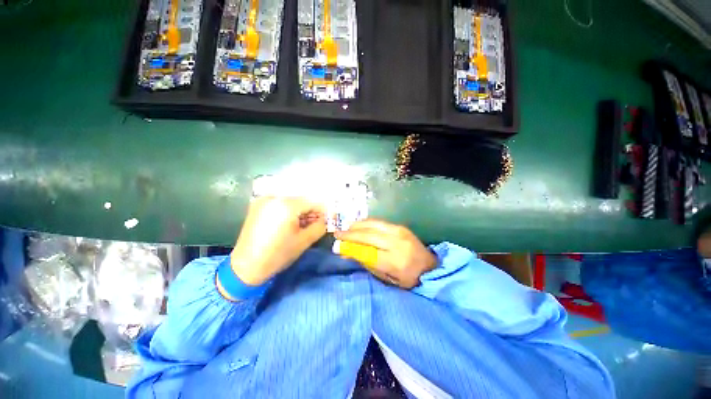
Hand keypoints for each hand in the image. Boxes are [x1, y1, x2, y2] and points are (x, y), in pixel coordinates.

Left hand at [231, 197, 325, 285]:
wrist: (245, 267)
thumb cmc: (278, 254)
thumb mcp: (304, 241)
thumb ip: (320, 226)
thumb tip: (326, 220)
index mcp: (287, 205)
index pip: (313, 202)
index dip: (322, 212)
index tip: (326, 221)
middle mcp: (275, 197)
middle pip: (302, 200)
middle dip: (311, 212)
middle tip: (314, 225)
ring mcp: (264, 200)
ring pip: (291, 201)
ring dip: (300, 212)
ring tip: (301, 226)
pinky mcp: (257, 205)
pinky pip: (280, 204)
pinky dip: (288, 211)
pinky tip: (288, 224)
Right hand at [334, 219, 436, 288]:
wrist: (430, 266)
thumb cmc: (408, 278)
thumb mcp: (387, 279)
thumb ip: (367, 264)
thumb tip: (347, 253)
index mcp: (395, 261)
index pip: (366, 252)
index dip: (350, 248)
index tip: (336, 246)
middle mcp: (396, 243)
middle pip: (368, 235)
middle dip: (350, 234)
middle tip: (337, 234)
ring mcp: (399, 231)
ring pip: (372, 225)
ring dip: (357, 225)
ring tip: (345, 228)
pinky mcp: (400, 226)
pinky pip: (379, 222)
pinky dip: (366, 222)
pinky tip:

• • •

» **Instructions to follow**: The lines from the one containing "index mcp: (395, 261)" through the final line of the listing above are all you should set down, exactly as written.

» **Your response**:
index mcp: (395, 261)
index pip: (366, 252)
index dip: (350, 248)
index tip: (336, 246)
middle mcp: (396, 243)
middle pip: (368, 235)
middle dip: (350, 234)
middle tip: (337, 234)
ring mcp: (399, 231)
ring pip: (372, 225)
ring dip: (357, 225)
ring tip: (345, 228)
pinky mcp: (400, 226)
pinky pip: (379, 222)
pinky dip: (366, 222)
pinky tip:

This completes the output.